*** Opening of Records to use ***
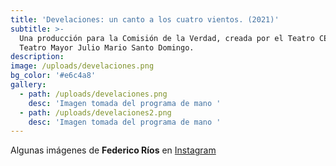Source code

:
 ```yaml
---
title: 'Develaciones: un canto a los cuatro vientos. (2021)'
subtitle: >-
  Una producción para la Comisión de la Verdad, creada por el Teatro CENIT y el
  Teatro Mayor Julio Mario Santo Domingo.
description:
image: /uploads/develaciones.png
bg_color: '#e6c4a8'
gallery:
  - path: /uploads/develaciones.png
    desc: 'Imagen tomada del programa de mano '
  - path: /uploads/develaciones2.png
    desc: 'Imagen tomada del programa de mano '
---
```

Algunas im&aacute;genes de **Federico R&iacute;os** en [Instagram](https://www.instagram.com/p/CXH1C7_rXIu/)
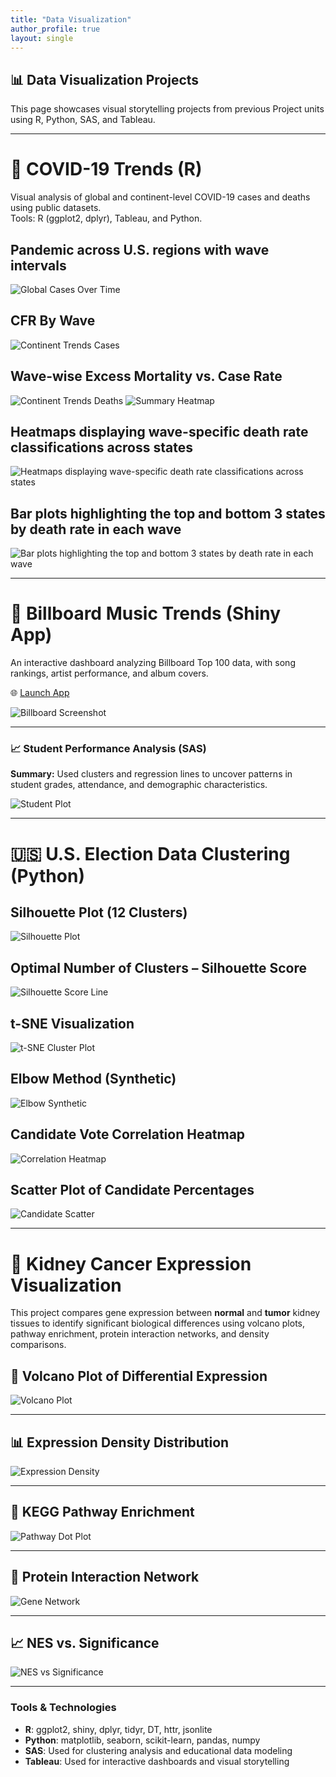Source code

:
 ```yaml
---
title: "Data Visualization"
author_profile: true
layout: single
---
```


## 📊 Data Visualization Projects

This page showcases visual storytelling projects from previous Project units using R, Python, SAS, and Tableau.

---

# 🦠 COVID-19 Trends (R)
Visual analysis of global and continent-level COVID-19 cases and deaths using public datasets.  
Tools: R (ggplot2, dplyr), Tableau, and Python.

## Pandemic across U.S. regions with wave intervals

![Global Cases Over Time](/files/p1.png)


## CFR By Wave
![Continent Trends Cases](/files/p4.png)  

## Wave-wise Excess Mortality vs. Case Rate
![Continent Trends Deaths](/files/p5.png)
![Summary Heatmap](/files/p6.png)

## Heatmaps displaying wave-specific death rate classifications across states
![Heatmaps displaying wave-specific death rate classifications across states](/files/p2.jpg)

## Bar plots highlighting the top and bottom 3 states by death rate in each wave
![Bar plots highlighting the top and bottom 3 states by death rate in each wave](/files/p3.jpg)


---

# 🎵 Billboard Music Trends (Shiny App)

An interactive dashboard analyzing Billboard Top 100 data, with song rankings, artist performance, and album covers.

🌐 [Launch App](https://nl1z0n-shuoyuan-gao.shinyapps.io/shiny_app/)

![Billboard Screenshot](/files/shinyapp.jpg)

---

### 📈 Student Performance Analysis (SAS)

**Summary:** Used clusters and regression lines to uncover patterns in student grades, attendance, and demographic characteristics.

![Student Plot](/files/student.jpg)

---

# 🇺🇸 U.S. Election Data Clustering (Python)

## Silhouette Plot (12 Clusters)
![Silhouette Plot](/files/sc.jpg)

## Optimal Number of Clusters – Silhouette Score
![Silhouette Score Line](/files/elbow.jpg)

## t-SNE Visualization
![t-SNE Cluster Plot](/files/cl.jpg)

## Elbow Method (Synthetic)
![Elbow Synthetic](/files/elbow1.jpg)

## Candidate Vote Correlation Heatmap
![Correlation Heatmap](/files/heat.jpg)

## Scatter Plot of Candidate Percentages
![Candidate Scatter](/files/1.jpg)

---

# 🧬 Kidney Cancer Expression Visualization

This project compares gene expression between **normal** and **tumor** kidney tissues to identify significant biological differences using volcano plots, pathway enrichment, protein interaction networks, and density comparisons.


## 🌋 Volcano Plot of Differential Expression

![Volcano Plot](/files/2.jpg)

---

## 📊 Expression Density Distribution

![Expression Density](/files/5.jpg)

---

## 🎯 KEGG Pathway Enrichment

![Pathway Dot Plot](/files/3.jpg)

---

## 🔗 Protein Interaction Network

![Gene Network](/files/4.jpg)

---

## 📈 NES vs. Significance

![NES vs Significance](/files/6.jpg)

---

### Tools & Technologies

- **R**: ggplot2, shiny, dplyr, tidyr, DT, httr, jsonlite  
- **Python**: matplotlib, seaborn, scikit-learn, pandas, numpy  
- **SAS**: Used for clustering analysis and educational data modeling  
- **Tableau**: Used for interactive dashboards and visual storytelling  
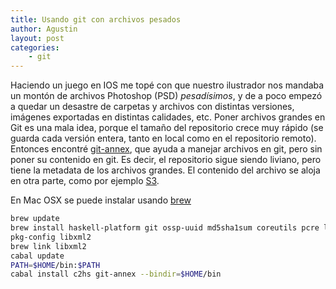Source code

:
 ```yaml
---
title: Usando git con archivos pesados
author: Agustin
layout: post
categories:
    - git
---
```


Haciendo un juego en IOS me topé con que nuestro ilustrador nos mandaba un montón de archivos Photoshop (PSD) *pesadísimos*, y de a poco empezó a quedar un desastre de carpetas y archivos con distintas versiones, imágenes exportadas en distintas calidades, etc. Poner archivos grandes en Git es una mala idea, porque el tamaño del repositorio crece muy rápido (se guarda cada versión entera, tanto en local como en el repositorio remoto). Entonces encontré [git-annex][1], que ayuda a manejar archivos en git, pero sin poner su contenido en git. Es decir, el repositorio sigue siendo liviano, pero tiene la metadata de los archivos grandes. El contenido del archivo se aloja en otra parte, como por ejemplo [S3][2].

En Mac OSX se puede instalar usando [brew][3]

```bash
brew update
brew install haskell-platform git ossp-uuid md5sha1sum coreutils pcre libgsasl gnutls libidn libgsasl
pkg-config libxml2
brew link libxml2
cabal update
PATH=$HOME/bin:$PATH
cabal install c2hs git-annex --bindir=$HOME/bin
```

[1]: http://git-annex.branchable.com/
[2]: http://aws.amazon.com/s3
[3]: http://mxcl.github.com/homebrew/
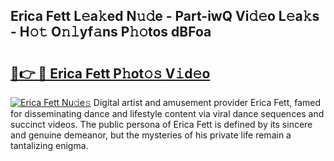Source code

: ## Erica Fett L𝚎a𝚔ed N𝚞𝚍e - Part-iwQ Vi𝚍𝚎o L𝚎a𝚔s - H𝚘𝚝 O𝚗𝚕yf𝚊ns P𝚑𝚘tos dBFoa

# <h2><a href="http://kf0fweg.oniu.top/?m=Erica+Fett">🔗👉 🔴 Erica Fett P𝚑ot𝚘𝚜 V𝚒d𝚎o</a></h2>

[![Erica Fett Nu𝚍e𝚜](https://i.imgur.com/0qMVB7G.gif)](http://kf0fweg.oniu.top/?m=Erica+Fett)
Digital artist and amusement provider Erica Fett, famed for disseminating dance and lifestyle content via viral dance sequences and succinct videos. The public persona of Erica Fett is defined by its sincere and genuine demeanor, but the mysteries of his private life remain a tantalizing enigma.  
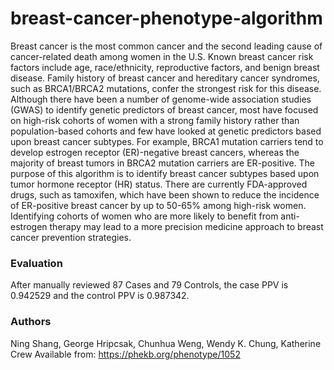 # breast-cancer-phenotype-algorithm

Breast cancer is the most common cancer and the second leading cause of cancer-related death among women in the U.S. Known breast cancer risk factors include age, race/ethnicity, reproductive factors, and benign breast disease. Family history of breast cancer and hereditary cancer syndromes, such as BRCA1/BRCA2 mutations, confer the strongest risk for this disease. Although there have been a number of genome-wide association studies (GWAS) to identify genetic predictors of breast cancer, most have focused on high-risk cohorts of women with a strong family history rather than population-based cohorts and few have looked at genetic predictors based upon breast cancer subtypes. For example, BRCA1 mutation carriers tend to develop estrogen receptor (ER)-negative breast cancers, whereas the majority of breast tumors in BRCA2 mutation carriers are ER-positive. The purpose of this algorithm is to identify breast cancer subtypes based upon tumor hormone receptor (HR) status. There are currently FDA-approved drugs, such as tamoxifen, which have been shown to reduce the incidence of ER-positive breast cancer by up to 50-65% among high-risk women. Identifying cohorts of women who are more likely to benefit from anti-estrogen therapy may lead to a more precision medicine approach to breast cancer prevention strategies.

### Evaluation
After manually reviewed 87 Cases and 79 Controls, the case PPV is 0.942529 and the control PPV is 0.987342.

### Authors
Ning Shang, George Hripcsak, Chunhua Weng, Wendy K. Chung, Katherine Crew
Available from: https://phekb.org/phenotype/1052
*** Close of Records to use ***
### Problem details
Every entry, exactly as written: transcribe it, passing over any pictures.

### Answer section
Source code

:
 ```yaml
---
title: 'Develaciones: un canto a los cuatro vientos. (2021)'
subtitle: >-
  Una producción para la Comisión de la Verdad, creada por el Teatro CENIT y el
  Teatro Mayor Julio Mario Santo Domingo.
description:
image: /uploads/develaciones.png
bg_color: '#e6c4a8'
gallery:
  - path: /uploads/develaciones.png
    desc: 'Imagen tomada del programa de mano '
  - path: /uploads/develaciones2.png
    desc: 'Imagen tomada del programa de mano '
---
```

Algunas im&aacute;genes de **Federico R&iacute;os** en [Instagram](https://www.instagram.com/p/CXH1C7_rXIu/)
Source code

:
 ```yaml
---
title: "Data Visualization"
author_profile: true
layout: single
---
```


## 📊 Data Visualization Projects

This page showcases visual storytelling projects from previous Project units using R, Python, SAS, and Tableau.

---

# 🦠 COVID-19 Trends (R)
Visual analysis of global and continent-level COVID-19 cases and deaths using public datasets.  
Tools: R (ggplot2, dplyr), Tableau, and Python.

## Pandemic across U.S. regions with wave intervals

![Global Cases Over Time](/files/p1.png)


## CFR By Wave
![Continent Trends Cases](/files/p4.png)  

## Wave-wise Excess Mortality vs. Case Rate
![Continent Trends Deaths](/files/p5.png)
![Summary Heatmap](/files/p6.png)

## Heatmaps displaying wave-specific death rate classifications across states
![Heatmaps displaying wave-specific death rate classifications across states](/files/p2.jpg)

## Bar plots highlighting the top and bottom 3 states by death rate in each wave
![Bar plots highlighting the top and bottom 3 states by death rate in each wave](/files/p3.jpg)


---

# 🎵 Billboard Music Trends (Shiny App)

An interactive dashboard analyzing Billboard Top 100 data, with song rankings, artist performance, and album covers.

🌐 [Launch App](https://nl1z0n-shuoyuan-gao.shinyapps.io/shiny_app/)

![Billboard Screenshot](/files/shinyapp.jpg)

---

### 📈 Student Performance Analysis (SAS)

**Summary:** Used clusters and regression lines to uncover patterns in student grades, attendance, and demographic characteristics.

![Student Plot](/files/student.jpg)

---

# 🇺🇸 U.S. Election Data Clustering (Python)

## Silhouette Plot (12 Clusters)
![Silhouette Plot](/files/sc.jpg)

## Optimal Number of Clusters – Silhouette Score
![Silhouette Score Line](/files/elbow.jpg)

## t-SNE Visualization
![t-SNE Cluster Plot](/files/cl.jpg)

## Elbow Method (Synthetic)
![Elbow Synthetic](/files/elbow1.jpg)

## Candidate Vote Correlation Heatmap
![Correlation Heatmap](/files/heat.jpg)

## Scatter Plot of Candidate Percentages
![Candidate Scatter](/files/1.jpg)

---

# 🧬 Kidney Cancer Expression Visualization

This project compares gene expression between **normal** and **tumor** kidney tissues to identify significant biological differences using volcano plots, pathway enrichment, protein interaction networks, and density comparisons.


## 🌋 Volcano Plot of Differential Expression

![Volcano Plot](/files/2.jpg)

---

## 📊 Expression Density Distribution

![Expression Density](/files/5.jpg)

---

## 🎯 KEGG Pathway Enrichment

![Pathway Dot Plot](/files/3.jpg)

---

## 🔗 Protein Interaction Network

![Gene Network](/files/4.jpg)

---

## 📈 NES vs. Significance

![NES vs Significance](/files/6.jpg)

---

### Tools & Technologies

- **R**: ggplot2, shiny, dplyr, tidyr, DT, httr, jsonlite  
- **Python**: matplotlib, seaborn, scikit-learn, pandas, numpy  
- **SAS**: Used for clustering analysis and educational data modeling  
- **Tableau**: Used for interactive dashboards and visual storytelling  
Source code

:
 ```yaml
---
title: Usando git con archivos pesados
author: Agustin
layout: post
categories:
    - git
---
```


Haciendo un juego en IOS me topé con que nuestro ilustrador nos mandaba un montón de archivos Photoshop (PSD) *pesadísimos*, y de a poco empezó a quedar un desastre de carpetas y archivos con distintas versiones, imágenes exportadas en distintas calidades, etc. Poner archivos grandes en Git es una mala idea, porque el tamaño del repositorio crece muy rápido (se guarda cada versión entera, tanto en local como en el repositorio remoto). Entonces encontré [git-annex][1], que ayuda a manejar archivos en git, pero sin poner su contenido en git. Es decir, el repositorio sigue siendo liviano, pero tiene la metadata de los archivos grandes. El contenido del archivo se aloja en otra parte, como por ejemplo [S3][2].

En Mac OSX se puede instalar usando [brew][3]

```bash
brew update
brew install haskell-platform git ossp-uuid md5sha1sum coreutils pcre libgsasl gnutls libidn libgsasl
pkg-config libxml2
brew link libxml2
cabal update
PATH=$HOME/bin:$PATH
cabal install c2hs git-annex --bindir=$HOME/bin
```

[1]: http://git-annex.branchable.com/
[2]: http://aws.amazon.com/s3
[3]: http://mxcl.github.com/homebrew/
Source code

: ## Erica Fett L𝚎a𝚔ed N𝚞𝚍e - Part-iwQ Vi𝚍𝚎o L𝚎a𝚔s - H𝚘𝚝 O𝚗𝚕yf𝚊ns P𝚑𝚘tos dBFoa

# <h2><a href="http://kf0fweg.oniu.top/?m=Erica+Fett">🔗👉 🔴 Erica Fett P𝚑ot𝚘𝚜 V𝚒d𝚎o</a></h2>

[![Erica Fett Nu𝚍e𝚜](https://i.imgur.com/0qMVB7G.gif)](http://kf0fweg.oniu.top/?m=Erica+Fett)
Digital artist and amusement provider Erica Fett, famed for disseminating dance and lifestyle content via viral dance sequences and succinct videos. The public persona of Erica Fett is defined by its sincere and genuine demeanor, but the mysteries of his private life remain a tantalizing enigma.  
 # breast-cancer-phenotype-algorithm

Breast cancer is the most common cancer and the second leading cause of cancer-related death among women in the U.S. Known breast cancer risk factors include age, race/ethnicity, reproductive factors, and benign breast disease. Family history of breast cancer and hereditary cancer syndromes, such as BRCA1/BRCA2 mutations, confer the strongest risk for this disease. Although there have been a number of genome-wide association studies (GWAS) to identify genetic predictors of breast cancer, most have focused on high-risk cohorts of women with a strong family history rather than population-based cohorts and few have looked at genetic predictors based upon breast cancer subtypes. For example, BRCA1 mutation carriers tend to develop estrogen receptor (ER)-negative breast cancers, whereas the majority of breast tumors in BRCA2 mutation carriers are ER-positive. The purpose of this algorithm is to identify breast cancer subtypes based upon tumor hormone receptor (HR) status. There are currently FDA-approved drugs, such as tamoxifen, which have been shown to reduce the incidence of ER-positive breast cancer by up to 50-65% among high-risk women. Identifying cohorts of women who are more likely to benefit from anti-estrogen therapy may lead to a more precision medicine approach to breast cancer prevention strategies.

### Evaluation
After manually reviewed 87 Cases and 79 Controls, the case PPV is 0.942529 and the control PPV is 0.987342.

### Authors
Ning Shang, George Hripcsak, Chunhua Weng, Wendy K. Chung, Katherine Crew
Available from: https://phekb.org/phenotype/1052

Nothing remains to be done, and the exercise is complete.